Where will you be when the dust settles?

Noreen D. BeamanNoreen D. Beaman, Chief Executive Officer

Since Donald Trump has been elected as the 45th President of the United States, the question we hear repeated most often is “what happens now?” While the immediate focus will be outlining transition of power plans, political appointments and the first 100 days of the Trump presidency, we’d be hard-pressed to find any expert who believes the uncertainty will end then.

Trump campaigned on a platform calling for sweeping change and dramatic deviations from the Obama administration. He wants to overhaul immigration policies, health coverage, taxation, and trade policies, all of which will have significant economic implications. His policies have yet to be clearly defined and we’ll have to wait to see if those policies will meet Congress and the Courts’ approval. There is also much speculation on who will be named to head the Treasury and whether he will follow through on his intention to replace Janet Yellen as Federal Reserve Chair. While these and many other economic dust particles swirl in the air, one thing we know for sure: the post-election uncertainties will create market volatility.
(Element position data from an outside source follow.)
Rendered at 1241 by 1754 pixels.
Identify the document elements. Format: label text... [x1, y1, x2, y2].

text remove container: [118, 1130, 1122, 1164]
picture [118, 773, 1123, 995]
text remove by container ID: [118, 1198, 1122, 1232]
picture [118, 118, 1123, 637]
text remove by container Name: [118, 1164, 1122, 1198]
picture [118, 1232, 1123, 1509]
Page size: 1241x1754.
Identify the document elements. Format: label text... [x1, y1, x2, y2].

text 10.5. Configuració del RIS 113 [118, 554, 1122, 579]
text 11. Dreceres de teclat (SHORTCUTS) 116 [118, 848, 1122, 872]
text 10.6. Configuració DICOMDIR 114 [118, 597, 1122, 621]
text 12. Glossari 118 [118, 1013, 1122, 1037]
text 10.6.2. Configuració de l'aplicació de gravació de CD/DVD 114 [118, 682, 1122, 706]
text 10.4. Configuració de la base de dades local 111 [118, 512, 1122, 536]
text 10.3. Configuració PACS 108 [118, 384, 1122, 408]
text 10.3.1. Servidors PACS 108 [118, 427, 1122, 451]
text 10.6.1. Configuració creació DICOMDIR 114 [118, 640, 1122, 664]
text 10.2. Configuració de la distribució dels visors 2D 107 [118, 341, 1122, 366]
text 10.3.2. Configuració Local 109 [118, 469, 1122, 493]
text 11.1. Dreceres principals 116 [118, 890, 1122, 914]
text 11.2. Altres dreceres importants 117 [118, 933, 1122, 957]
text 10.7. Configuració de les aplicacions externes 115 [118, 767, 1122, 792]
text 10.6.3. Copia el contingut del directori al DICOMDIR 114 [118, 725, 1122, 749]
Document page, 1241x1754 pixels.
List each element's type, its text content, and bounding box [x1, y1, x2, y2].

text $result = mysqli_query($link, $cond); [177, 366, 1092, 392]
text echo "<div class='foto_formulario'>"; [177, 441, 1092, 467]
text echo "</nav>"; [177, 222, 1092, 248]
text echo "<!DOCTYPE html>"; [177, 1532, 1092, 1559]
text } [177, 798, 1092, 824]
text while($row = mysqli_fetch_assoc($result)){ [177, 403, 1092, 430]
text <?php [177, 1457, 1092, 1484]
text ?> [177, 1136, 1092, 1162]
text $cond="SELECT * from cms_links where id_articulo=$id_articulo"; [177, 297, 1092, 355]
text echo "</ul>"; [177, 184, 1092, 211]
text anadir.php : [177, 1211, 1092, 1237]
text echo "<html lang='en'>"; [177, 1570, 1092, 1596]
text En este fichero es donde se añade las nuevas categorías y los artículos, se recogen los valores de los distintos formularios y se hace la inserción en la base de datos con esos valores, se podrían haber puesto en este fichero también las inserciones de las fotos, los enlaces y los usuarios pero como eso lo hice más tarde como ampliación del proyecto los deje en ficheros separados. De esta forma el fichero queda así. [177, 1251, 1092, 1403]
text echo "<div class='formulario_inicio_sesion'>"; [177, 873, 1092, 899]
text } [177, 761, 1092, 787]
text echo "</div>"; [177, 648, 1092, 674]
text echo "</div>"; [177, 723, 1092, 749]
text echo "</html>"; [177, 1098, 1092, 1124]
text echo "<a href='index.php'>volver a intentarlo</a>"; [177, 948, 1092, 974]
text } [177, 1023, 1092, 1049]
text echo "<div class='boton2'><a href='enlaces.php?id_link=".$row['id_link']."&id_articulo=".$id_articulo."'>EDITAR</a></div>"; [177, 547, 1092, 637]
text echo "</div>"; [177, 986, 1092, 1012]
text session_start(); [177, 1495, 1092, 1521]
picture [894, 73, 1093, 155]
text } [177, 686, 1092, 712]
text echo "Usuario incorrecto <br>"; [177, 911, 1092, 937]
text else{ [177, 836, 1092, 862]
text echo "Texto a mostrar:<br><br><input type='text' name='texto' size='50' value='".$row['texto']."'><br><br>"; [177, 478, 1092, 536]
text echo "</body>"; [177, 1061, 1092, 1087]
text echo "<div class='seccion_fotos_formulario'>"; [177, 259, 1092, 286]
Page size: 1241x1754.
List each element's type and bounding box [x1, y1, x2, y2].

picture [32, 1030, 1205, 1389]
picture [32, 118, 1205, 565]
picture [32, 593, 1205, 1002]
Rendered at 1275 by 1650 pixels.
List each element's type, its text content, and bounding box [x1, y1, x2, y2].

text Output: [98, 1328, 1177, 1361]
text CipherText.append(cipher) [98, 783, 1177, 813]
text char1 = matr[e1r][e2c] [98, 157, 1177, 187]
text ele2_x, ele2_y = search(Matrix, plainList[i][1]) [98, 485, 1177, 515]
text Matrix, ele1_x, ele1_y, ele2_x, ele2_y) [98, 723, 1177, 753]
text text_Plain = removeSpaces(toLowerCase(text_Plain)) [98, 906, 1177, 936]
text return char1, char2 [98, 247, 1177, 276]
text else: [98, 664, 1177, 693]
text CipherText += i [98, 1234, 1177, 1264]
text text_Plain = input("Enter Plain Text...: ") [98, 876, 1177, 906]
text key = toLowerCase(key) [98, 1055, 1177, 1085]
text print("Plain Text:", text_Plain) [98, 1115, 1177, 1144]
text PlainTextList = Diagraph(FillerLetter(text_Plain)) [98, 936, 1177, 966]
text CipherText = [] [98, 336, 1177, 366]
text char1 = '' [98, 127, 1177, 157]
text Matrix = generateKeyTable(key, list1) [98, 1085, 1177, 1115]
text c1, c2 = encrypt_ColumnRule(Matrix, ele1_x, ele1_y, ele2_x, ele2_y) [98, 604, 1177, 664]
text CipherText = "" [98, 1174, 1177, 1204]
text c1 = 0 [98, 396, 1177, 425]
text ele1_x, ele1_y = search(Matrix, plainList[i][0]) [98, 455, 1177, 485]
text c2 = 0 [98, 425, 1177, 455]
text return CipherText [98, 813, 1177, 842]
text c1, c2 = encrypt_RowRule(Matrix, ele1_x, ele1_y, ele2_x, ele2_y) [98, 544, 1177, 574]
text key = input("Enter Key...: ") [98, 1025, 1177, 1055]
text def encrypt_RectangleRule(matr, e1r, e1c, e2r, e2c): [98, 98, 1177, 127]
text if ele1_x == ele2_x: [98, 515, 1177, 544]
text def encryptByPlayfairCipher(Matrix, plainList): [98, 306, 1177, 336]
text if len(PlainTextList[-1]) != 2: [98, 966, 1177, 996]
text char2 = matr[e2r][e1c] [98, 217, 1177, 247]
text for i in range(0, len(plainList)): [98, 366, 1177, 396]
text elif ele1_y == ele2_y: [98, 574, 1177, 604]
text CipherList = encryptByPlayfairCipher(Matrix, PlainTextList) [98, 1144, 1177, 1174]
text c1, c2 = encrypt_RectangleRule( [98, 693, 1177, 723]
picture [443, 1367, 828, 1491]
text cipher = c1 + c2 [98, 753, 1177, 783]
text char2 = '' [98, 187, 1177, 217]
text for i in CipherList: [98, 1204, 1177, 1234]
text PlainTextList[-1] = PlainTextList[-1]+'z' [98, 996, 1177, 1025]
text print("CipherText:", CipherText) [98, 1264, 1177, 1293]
Even the savviest investor or most skilled asset manager cannot predict or control where the markets will land when the dust settles. So, instead of trying to glean actionable insights from uncertainty, we urge investors to focus on matters within control, such as:

  • An understanding that volatility is part of investing. In a recent blog, Dr. Daniel Crosby explained the impact elections have had on previous markets. It is worth re-reading and repeating that election cycles are like any other market cycles. Trends and patterns exist which may allow some securities and asset classes to outperform others. In light of the number and weight of the unknowns associated with a Trump presidency, the patterns of previous election cycles may bear little (if any) relevance to our experiences and decisions today. To put the volatility in perspective, try to repeat the lyrics of the famous Shirelle’s song, “Mama said there’d be days like this.” Volatility is part of investing and should not cause you to question your overall investment strategy. However, investors must seek to reduce volatility in their portfolio while maintaining the opportunity for appreciation.
  • Diversification can bring peace of mind. In addition to the economic benefits of investing broadly in a variety of asset classes, there are emotional gains to be made as well. When your portfolio spans asset classes, geographic regions, business sectors and investment styles, you know that while some conditions may be negative for one sector, they could be positive for others. You become less concerned about the performance of a particular asset class and focus more on how your total-return performance impacts your personal goals and benchmarks.
  • Your reliance on a competent advisor. Studies have shown that the greatest value provided by a financial advisor is behavioral coaching. It is in times of volatility and uncertainty that advisors earn their keep, so don’t be afraid to seek assurances and direction from your advisor.
  • A long-term perspective. Investing for the long-term can be daunting, so it may be helpful to remind yourself that it pays to wait. The worst return of any 25-year period was 5.9% annualized1. Time is on your side. As Crosby cautions, “Markets always have and always will climb a wall of worry, rewarding those who stay the course and punishing those who succumb to fear.”
  • Your goals are your benchmark. You have the power to control your actions, follow a plan, and make investment decisions on merit and not emotions. As John Coyne’s blog mentioned earlier in the week, it is important that you avoid emotions that could wreak havoc on a lifetime of careful planning. The degree with which you can maintain composure and stick with the plan put in place by your advisor is the single biggest predictor of where you will stand relative to your long-term financial goals when the dust settles.

Brinker Capital understands that investing for the long-term can be daunting, especially during a time like this but we are focused on providing multi-asset class investment solutions that help investors manage the emotions of investing to achieve their unique financial goals.

The views expressed are those of Brinker Capital and are not intended as investment advice or recommendation. For informational purposes only. Brinker Capital, Inc., a Registered Investment Advisor. 

Investing involves risk, including risk of loss. Diversification does not ensure a profit or guarantee against loss. Past Performance is no guarantee of future results.